December: impeachment. Despite all efforts to do so, it seems that Donald Trump cannot be avoided, and we end the year on a Trump note. On 18 December, the U.S. House of Representatives voted to impeach Trump, making him only the third president in U.S. history to be impeached. (The other two were Andrew Johnson in 1868 and Bill Clinton in 1998. In 1974, Richard Nixon resigned before the House voted to impeach him.) The next step is in the U.S. Senate, which will hold a trial to determine if he should be removed from office and barred from public office in the future. Neither Johnson nor Clinton were convicted by the Senate, and few expect that Trump will be. (Nixon almost certainly would have been convicted and removed if the process had continued.) Impeachments of federal judges have been more common over the years, with fifteen impeached and eight convicted, with one other resigning before the Senate could act. The most recent judicial impeachment was in 2010.
Honorable Mentions
There are two runners-up that don’t fit the mold of a word-for-a-month. These are two words that were prominent throughout the year (unfortunately so given their subject matter) but didn’t come to the fore during any one particular month.
measles. Outbreaks of measles kept cropping up around the world in 2019. At the end of the year, the situation in Samoa is serious. Many in the developed world think of it as a childhood illness of little consequence, but it’s highly contagious and can be deadly. It’s also easily prevented by a vaccine. But vaccination rates have fallen in many areas below that necessary to maintain herd immunity. This decline is due to various reasons: the anti-vaccination movement that falsely promotes the idea that vaccines are worse than the diseases they prevent, the conspiracy theory that they are a genocidal plot the West uses to target the developing world, the cost of the vaccine is prohibitive in much of the world, and local political unrest disrupting vaccination programs. The name measles in English dates to the fourteenth century and comes from a common Germanic root masel, meaning pustule or blood blister, via either Dutch or German.
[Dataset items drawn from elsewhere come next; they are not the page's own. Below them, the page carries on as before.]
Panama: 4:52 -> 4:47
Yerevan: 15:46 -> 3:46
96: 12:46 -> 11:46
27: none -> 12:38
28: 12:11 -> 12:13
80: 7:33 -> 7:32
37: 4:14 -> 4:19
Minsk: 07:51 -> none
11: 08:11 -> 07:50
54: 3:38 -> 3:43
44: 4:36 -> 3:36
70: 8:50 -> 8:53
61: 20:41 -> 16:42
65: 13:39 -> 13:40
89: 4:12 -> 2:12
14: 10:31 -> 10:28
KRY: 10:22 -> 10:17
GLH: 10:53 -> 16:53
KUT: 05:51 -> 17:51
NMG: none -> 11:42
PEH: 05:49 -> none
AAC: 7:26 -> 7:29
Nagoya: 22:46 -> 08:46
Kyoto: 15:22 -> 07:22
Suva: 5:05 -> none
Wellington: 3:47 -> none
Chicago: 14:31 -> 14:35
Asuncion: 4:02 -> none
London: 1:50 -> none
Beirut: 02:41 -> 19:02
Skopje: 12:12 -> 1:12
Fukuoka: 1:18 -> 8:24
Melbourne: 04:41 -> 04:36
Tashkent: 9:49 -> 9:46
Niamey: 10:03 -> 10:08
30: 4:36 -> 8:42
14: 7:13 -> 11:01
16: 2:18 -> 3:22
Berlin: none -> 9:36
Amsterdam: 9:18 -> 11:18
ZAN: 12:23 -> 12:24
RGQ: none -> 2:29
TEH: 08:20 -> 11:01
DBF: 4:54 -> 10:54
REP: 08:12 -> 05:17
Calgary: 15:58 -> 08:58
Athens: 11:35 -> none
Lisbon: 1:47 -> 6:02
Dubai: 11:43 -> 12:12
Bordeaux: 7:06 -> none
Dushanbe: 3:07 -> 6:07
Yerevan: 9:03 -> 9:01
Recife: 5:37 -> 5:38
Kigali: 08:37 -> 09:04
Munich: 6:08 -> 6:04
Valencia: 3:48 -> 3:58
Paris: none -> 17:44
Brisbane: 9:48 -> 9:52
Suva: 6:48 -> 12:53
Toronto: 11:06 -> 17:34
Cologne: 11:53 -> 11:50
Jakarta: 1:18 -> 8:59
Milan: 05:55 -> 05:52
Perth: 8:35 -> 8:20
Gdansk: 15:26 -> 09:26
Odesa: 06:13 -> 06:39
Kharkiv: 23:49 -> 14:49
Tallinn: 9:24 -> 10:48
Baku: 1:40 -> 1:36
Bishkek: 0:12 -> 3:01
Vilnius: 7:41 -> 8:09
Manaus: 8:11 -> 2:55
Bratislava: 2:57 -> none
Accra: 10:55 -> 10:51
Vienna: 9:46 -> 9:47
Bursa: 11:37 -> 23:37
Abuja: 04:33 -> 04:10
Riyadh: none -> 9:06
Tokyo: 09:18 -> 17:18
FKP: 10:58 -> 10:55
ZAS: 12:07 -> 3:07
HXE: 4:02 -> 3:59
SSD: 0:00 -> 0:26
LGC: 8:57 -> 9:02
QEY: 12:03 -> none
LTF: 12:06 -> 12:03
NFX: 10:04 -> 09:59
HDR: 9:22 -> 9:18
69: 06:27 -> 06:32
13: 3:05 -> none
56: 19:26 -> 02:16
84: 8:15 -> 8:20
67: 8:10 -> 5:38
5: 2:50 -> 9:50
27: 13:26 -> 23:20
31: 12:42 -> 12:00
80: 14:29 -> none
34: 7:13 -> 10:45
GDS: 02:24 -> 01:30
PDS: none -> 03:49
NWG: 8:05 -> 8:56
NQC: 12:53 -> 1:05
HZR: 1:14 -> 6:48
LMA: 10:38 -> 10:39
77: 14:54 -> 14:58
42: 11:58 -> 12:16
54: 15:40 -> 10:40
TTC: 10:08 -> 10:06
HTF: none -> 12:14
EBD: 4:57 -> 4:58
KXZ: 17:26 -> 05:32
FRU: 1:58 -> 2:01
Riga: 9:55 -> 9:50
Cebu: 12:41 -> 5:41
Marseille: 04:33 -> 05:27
trafficking. To traffic is to carry out trade or business. The verb appears in English in the sixteenth century, coming from French. It is often used where the trade or business is illegal. The word’s significance in 2019 is from its use in human trafficking, which is either the illegal movement of people across borders so they can engage in labor or the use of force or coercion to obtain someone’s labor. The most notorious type of human trafficking is for sex work, although this constitutes a relatively small set of those trafficked. The word rose to prominence in 2019 due to the arrest and subsequent death in jail of Jeffrey Epstein, a multi-millionaire who procured underage women for the rich and powerful men in his social circle.